Common Core is fundamentally a conservative idea.
After governors, local education officials and teachers agreed on a curriculum, the Obama administration offered money to states that could demonstrate they met federal benchmark standards. This "made a voluntary agreement among states look like a top-down directive from the federal government."
This overreach, though, "does not change a basic truth: Common, voluntary standards are a good, conservative policy," writes
William Bennett in The Wall Street Journal.
Critics of Common Core have been misled into thinking there is a federal required reading list. There isn't — unless you count the Declaration of Independence, the preamble to the Constitution, the Bill of Rights and Lincoln's Second Inaugural Address," he writes.
Bennett, who served as Ronald Reagan's secretary of education between 1985-88, writes that no one will lay down what is taught in local classrooms or how. It is self-evident that youngsters have to be able to "read and distill complex sentences," that they ought to be familiar, for instance, with the Bible and Shakespeare by the time they graduate high school. Likewise, it's self-evident they should know arithmetic including fractions, decimals, and percentages.
Even if the Common Core "process was contaminated by politics" and by the "unwelcome and unhelpful" intrusion of the administration, the fact remains that such voluntary standards make good conservative sense, writes Bennett.

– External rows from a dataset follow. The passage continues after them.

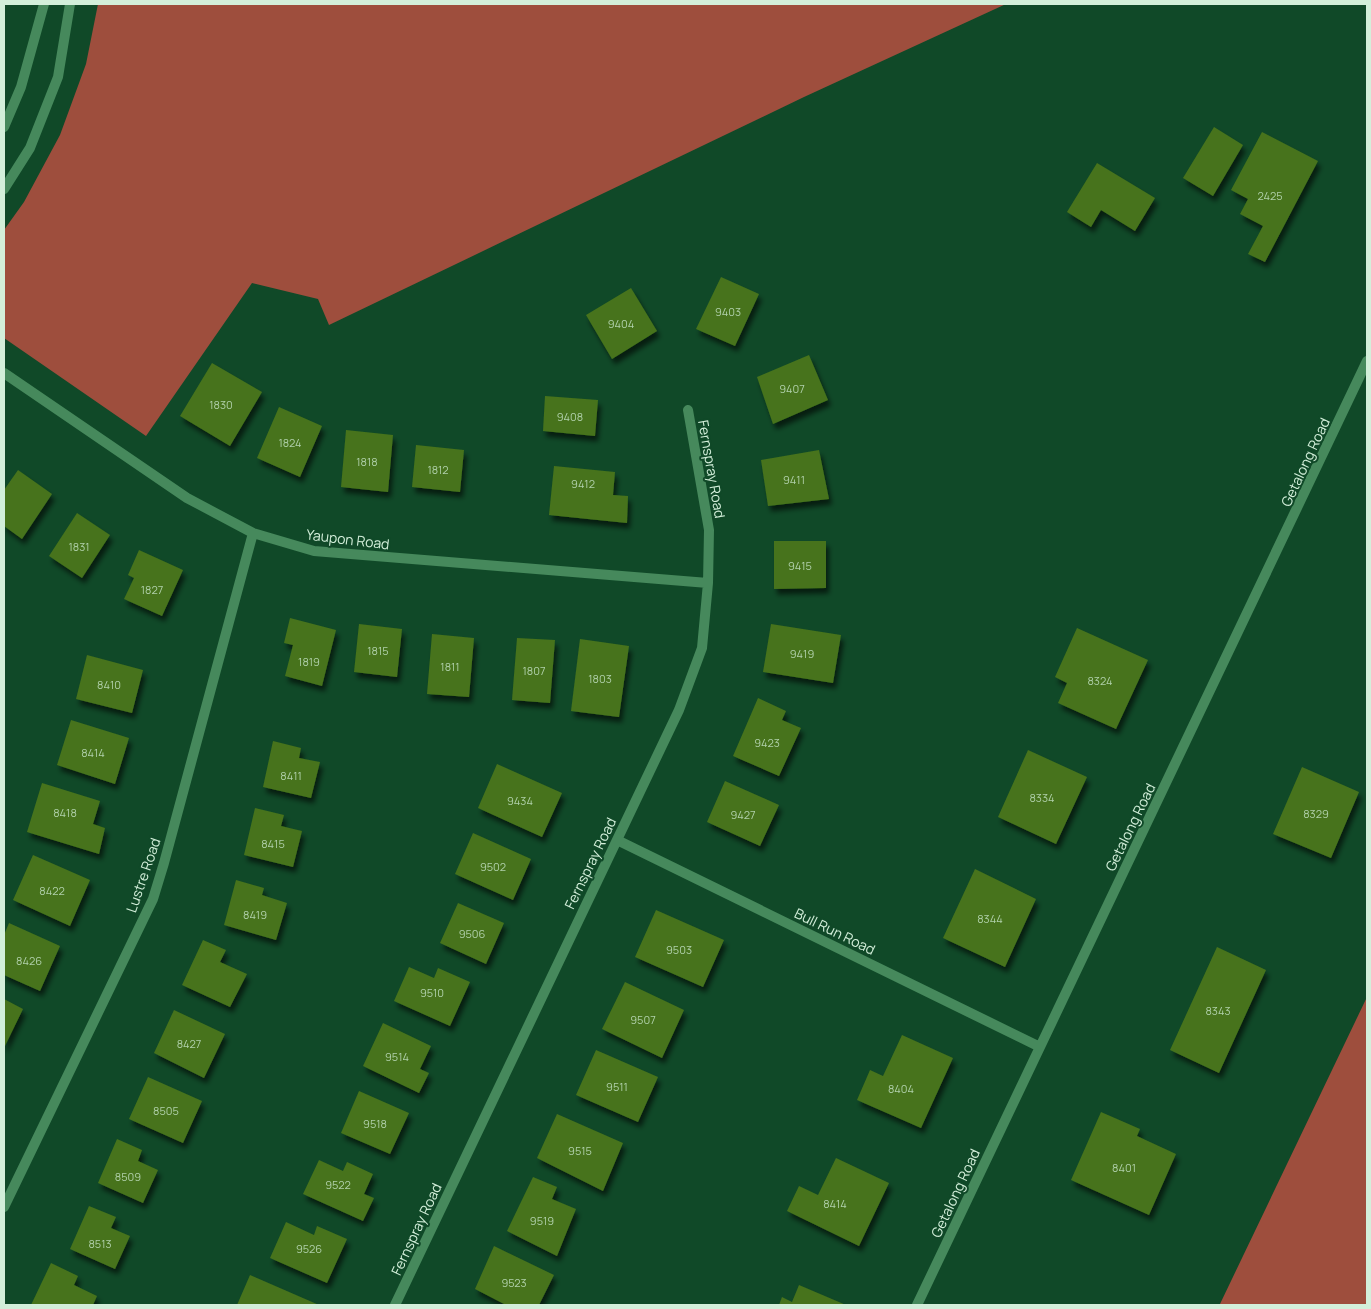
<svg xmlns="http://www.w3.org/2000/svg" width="1371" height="1309" font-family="Manrope,sans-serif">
  <defs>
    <filter id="shadow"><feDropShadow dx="3" dy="5.5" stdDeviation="2.5" flood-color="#0009"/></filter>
  </defs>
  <rect width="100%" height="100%" fill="#104928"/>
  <path fill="#9e4e3d" d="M98,4H1006L804,97L329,325L318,299L252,283L146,436L4,338V230L24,202L60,135L86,64Z
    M1367,997V1305H1220V1304Z"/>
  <path fill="#46731b" filter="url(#shadow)" d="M1214,127L1243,145L1213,196L1183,178Z
    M1262,132L1318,161L1265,262L1248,254L1263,226L1240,214L1248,199L1231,190Z
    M1097,163L1155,198L1135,231L1101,210L1091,227L1067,212Z
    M721,277L759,294L735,346L696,329Z
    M631,288L657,331L612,359L586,315Z
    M809,355L828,400L773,424L757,377Z
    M212,363L262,392L230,446L180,416Z
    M545,396L598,400L595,436L543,431Z
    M279,407L322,426L300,477L257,458Z
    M346,430L393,435L388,492L341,487Z
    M416,445L464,450L460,492L412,487Z
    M819,450L829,499L768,506L761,460Z
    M554,466L615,472L613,495L628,496L627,523L549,515Z
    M18,470L52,494L22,539L4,526V490Z
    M77,513L110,535L82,578L49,556Z
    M774,541H826V588L774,589Z
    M139,550L183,570L162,616L124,599L134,578L128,575Z
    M290,618L336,630L322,686L285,676L293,645L284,643Z
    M359,624L402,629L397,677L354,672Z
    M771,624L841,635L833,683L763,672Z
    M1077,628L1148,660L1116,729L1058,703L1067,683L1055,677Z
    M432,634L474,638L469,697L427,694Z
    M517,638L555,640L550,703L512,700Z
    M580,639L629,646L619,717L571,711Z
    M87,655L143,670L132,713L76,699Z
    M758,698L786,711L782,720L801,728L779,776L733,756Z
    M71,720L129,738L115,784L57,765Z
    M273,741L301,748L299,758L320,762L311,798L263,787Z
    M1028,750L1087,777L1056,844L998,817Z
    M497,764L562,793L542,837L478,808Z
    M1302,767L1359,792L1331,858L1273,834Z
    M725,781L779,805L760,846L707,822Z
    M42,783L100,801L93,824L105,828L99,854L27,832Z
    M255,808L284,815L281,826L302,831L293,867L244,855Z
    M473,833L531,859L513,900L455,874Z
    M33,855L90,880L70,926L13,900Z
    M975,869L1036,899L1005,967L943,938Z
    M236,880L264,888L262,895L287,903L276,940L224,925Z
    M458,903L504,923L486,964L440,943Z
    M656,910L724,940L703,987L635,957Z
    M9,923L60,946L40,991L4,975V935Z
    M203,940L226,950L220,962L247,974L230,1007L182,985Z
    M1217,947L1266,970L1219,1073L1170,1050Z
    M409,967L434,978L438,968L470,982L450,1026L394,1001Z
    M625,982L684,1010L662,1058L602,1029Z
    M4,999L23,1009L4,1048Z
    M174,1010L225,1034L204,1078L154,1053Z
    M383,1023L431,1046L420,1069L429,1073L419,1093L363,1066Z
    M902,1035L953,1058L921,1128L857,1100L870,1070L883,1076Z
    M596,1050L658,1077L638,1122L576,1095Z
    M148,1077L202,1101L183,1143L129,1119Z
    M359,1091L409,1113L390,1154L341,1133Z
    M1101,1112L1140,1129L1137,1136L1176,1154L1149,1215L1071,1180Z
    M557,1114L623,1143L603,1191L537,1158Z
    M117,1139L142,1150L138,1161L158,1170L143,1203L98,1183Z
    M836,1158L889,1183L859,1246L787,1211L799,1186L818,1195Z
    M319,1160L343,1171L347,1162L373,1174L364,1194L374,1198L363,1221L303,1194Z
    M533,1177L557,1187L552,1199L576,1209L557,1256L507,1231Z
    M89,1206L116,1217L111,1228L130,1236L115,1269L70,1249Z
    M286,1222L314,1235L317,1226L347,1239L327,1283L270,1258Z
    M494,1246L554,1275L539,1305H506L475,1289Z
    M51,1263L78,1276L74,1285L97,1296L93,1305H31Z
    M250,1275L319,1305H237Z
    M799,1285L846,1305H779L782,1297L792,1302Z"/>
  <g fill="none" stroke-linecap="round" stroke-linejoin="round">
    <path stroke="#46895c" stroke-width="10" d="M4,127L21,87L44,4
      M4,189L30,148L58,77L70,4
      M4,373L187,498L253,533L314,551L708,583
      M617,840L1040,1047
      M4,1207L153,899L164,863L253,533
      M395,1305L679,710L702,648L708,583L709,530L688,410
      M917,1305L1367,361"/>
  </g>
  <g text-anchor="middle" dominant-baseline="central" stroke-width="4" stroke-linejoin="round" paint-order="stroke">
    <g font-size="11" fill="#b0d0aa">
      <text x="1270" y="195">2425</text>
      <text x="728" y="311">9403</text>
      <text x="621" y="323">9404</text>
      <text x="792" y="388">9407</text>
      <text x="221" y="404">1830</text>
      <text x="570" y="416">9408</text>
      <text x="290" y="442">1824</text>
      <text x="367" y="461">1818</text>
      <text x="438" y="469">1812</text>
      <text x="794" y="479">9411</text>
      <text x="583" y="483">9412</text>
      <text x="79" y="546">1831</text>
      <text x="800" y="565">9415</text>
      <text x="152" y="589">1827</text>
      <text x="378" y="650">1815</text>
      <text x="802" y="653">9419</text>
      <text x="309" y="661">1819</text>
      <text x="450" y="666">1811</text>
      <text x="534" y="670">1807</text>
      <text x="600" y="678">1803</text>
      <text x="1100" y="680">8324</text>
      <text x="109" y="684">8410</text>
      <text x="767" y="742">9423</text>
      <text x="93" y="752">8414</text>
      <text x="291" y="775">8411</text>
      <text x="1042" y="797">8334</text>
      <text x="520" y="800">9434</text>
      <text x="65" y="812">8418</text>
      <text x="1316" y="813">8329</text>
      <text x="743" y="814">9427</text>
      <text x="273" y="843">8415</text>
      <text x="493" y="866">9502</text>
      <text x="52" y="890">8422</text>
      <text x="255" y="914">8419</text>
      <text x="990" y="918">8344</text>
      <text x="472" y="933">9506</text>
      <text x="679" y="949">9503</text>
      <text x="29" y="960">8426</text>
      <text x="432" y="992">9510</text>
      <text x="1218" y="1010">8343</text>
      <text x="643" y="1019">9507</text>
      <text x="189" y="1043">8427</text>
      <text x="397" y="1056">9514</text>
      <text x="617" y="1086">9511</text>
      <text x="901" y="1088">8404</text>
      <text x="166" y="1110">8505</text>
      <text x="375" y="1123">9518</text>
      <text x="580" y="1150">9515</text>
      <text x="1124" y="1167">8401</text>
      <text x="128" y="1176">8509</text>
      <text x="338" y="1184">9522</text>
      <text x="835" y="1203">8414</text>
      <text x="542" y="1220">9519</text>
      <text x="100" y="1243">8513</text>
      <text x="309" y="1248">9526</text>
      <text x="514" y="1282">9523</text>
    </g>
    <g font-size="14" fill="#d3efda" stroke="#104928">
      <text transform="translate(1305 462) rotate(-65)">Getalong Road</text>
      <text transform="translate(712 469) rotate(80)">Fernspray Road</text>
      <text transform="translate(348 539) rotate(7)">Yaupon Road</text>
      <text transform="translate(1130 827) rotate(-64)">Getalong Road</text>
      <text transform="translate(590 863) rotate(-64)">Fernspray Road</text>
      <text transform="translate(143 875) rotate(-71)">Lustre Road</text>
      <text transform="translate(835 931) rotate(26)">Bull Run Road</text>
      <text transform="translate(955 1193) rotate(-65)">Getalong Road</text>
      <text transform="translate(416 1229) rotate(-65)">Fernspray Road</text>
    </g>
  </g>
  <rect width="1371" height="1309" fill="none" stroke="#d3efda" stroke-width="10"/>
</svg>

It doesn't matter what you call these standards, so long as they are comparable from state to state, much like the NAEP, AP, SAT and ACT are used throughout the country. The goal is to have states take charge and to build on the Common Core based on standards set at the local district level, he writes.
"The principles behind the Common Core affirm a great intellectual tradition and inheritance. We should not allow them to be hijacked by the federal government or misguided bureaucrats and politicos," Bennett concludes.